Work item A:
From the compiler text, output word for word the part starting at "Component Body Parsing" and ending at "at compile time.".

Component Body Parsing
Inside a component body, the parser expects one of:
let/let mut– state fieldsignal– reactive signal fieldfn– methodstyle– scoped CSS blocktransition– CSS transition declarationsrender– template render blockerror_boundary– error handling with fallback UI
Store Body Parsing
Inside a store body:
signal– reactive state fieldaction/async action– mutation methodscomputed– derived valueseffect– side-effect callbacks
Borrow Checker
File:
compiler/src/borrow_checker.rs
Nectar implements a simplified version of Rust’s borrow checker to catch memory safety issues at compile time.
Ownership Model
Every value has a single owner. When a value is assigned to a new binding, ownership is moved and the original binding becomes invalid:
let a = create_data();
let b = a; // ownership moves to b
// a is no longer valid
Borrow Rules
The borrow checker enforces these rules:
- At any time, you can have either one mutable
reference (
&mut) or any number of immutable references (&), but not both simultaneously. - References must always be valid – a reference cannot outlive the data it points to.
- No use after move – once a value is moved, the original binding cannot be used.

Work item B:
Return the data excerpt rows word for word, starting at the first row and ending with the line that contains "eines völlig neuen".

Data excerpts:
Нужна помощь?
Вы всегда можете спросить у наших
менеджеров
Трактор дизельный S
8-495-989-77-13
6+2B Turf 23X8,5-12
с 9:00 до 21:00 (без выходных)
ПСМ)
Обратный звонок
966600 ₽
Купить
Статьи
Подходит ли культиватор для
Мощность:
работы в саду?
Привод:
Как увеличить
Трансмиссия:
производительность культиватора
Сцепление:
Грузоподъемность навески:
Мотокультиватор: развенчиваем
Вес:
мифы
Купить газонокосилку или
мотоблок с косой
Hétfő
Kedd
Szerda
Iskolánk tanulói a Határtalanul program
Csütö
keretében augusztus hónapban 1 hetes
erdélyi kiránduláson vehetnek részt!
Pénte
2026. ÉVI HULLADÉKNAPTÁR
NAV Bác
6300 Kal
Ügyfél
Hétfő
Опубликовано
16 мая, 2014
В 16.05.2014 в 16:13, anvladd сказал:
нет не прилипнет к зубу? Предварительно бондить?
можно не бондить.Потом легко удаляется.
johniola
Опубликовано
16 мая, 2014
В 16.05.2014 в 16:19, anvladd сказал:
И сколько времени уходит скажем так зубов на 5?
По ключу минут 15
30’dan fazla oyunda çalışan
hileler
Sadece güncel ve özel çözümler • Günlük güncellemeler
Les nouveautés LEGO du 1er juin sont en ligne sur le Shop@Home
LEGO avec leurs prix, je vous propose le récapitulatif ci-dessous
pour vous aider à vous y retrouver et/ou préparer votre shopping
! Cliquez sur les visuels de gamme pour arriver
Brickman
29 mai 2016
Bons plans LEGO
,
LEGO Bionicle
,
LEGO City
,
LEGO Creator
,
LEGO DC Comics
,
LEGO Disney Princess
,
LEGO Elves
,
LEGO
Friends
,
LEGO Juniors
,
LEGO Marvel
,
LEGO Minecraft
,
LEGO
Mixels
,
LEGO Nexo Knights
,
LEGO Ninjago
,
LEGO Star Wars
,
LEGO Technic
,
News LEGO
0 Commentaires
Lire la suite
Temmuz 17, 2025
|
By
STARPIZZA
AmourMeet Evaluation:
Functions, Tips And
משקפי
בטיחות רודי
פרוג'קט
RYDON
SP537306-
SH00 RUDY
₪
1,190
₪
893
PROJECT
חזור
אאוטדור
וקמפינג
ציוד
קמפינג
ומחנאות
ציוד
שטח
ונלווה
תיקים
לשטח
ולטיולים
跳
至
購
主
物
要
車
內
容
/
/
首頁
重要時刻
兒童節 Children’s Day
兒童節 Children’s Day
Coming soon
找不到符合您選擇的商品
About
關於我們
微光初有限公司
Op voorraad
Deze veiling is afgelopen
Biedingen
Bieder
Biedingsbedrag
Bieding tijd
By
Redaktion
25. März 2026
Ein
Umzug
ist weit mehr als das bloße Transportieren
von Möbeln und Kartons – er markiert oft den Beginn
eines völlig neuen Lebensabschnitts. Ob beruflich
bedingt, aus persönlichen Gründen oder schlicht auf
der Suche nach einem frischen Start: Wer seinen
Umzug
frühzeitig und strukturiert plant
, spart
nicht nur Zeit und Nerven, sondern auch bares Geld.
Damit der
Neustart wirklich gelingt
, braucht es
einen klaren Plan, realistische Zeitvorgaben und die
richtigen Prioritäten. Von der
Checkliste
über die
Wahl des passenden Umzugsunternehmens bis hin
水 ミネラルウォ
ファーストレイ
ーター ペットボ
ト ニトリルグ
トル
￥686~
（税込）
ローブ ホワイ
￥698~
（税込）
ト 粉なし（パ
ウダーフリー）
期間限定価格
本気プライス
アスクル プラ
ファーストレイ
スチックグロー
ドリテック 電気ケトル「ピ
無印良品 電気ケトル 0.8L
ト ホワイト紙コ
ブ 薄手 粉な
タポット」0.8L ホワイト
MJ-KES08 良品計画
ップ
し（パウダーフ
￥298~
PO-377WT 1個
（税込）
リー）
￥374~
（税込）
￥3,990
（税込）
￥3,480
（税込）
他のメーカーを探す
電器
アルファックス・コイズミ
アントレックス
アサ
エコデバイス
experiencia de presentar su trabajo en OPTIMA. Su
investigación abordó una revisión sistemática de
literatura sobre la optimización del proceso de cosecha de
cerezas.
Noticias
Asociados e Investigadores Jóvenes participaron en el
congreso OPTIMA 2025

Your solution A:
Component Body Parsing
Inside a component body, the parser expects one of:
let/let mut– state fieldsignal– reactive signal fieldfn– methodstyle– scoped CSS blocktransition– CSS transition declarationsrender– template render blockerror_boundary– error handling with fallback UI
Store Body Parsing
Inside a store body:
signal– reactive state fieldaction/async action– mutation methodscomputed– derived valueseffect– side-effect callbacks
Borrow Checker
File:
compiler/src/borrow_checker.rs
Nectar implements a simplified version of Rust’s borrow checker to catch memory safety issues at compile time.

Your solution B:
Нужна помощь?
Вы всегда можете спросить у наших
менеджеров
Трактор дизельный S
8-495-989-77-13
6+2B Turf 23X8,5-12
с 9:00 до 21:00 (без выходных)
ПСМ)
Обратный звонок
966600 ₽
Купить
Статьи
Подходит ли культиватор для
Мощность:
работы в саду?
Привод:
Как увеличить
Трансмиссия:
производительность культиватора
Сцепление:
Грузоподъемность навески:
Мотокультиватор: развенчиваем
Вес:
мифы
Купить газонокосилку или
мотоблок с косой
Hétfő
Kedd
Szerda
Iskolánk tanulói a Határtalanul program
Csütö
keretében augusztus hónapban 1 hetes
erdélyi kiránduláson vehetnek részt!
Pénte
2026. ÉVI HULLADÉKNAPTÁR
NAV Bác
6300 Kal
Ügyfél
Hétfő
Опубликовано
16 мая, 2014
В 16.05.2014 в 16:13, anvladd сказал:
нет не прилипнет к зубу? Предварительно бондить?
можно не бондить.Потом легко удаляется.
johniola
Опубликовано
16 мая, 2014
В 16.05.2014 в 16:19, anvladd сказал:
И сколько времени уходит скажем так зубов на 5?
По ключу минут 15
30’dan fazla oyunda çalışan
hileler
Sadece güncel ve özel çözümler • Günlük güncellemeler
Les nouveautés LEGO du 1er juin sont en ligne sur le Shop@Home
LEGO avec leurs prix, je vous propose le récapitulatif ci-dessous
pour vous aider à vous y retrouver et/ou préparer votre shopping
! Cliquez sur les visuels de gamme pour arriver
Brickman
29 mai 2016
Bons plans LEGO
,
LEGO Bionicle
,
LEGO City
,
LEGO Creator
,
LEGO DC Comics
,
LEGO Disney Princess
,
LEGO Elves
,
LEGO
Friends
,
LEGO Juniors
,
LEGO Marvel
,
LEGO Minecraft
,
LEGO
Mixels
,
LEGO Nexo Knights
,
LEGO Ninjago
,
LEGO Star Wars
,
LEGO Technic
,
News LEGO
0 Commentaires
Lire la suite
Temmuz 17, 2025
|
By
STARPIZZA
AmourMeet Evaluation:
Functions, Tips And
משקפי
בטיחות רודי
פרוג'קט
RYDON
SP537306-
SH00 RUDY
₪
1,190
₪
893
PROJECT
חזור
אאוטדור
וקמפינג
ציוד
קמפינג
ומחנאות
ציוד
שטח
ונלווה
תיקים
לשטח
ולטיולים
跳
至
購
主
物
要
車
內
容
/
/
首頁
重要時刻
兒童節 Children’s Day
兒童節 Children’s Day
Coming soon
找不到符合您選擇的商品
About
關於我們
微光初有限公司
Op voorraad
Deze veiling is afgelopen
Biedingen
Bieder
Biedingsbedrag
Bieding tijd
By
Redaktion
25. März 2026
Ein
Umzug
ist weit mehr als das bloße Transportieren
von Möbeln und Kartons – er markiert oft den Beginn
eines völlig neuen Lebensabschnitts. Ob beruflich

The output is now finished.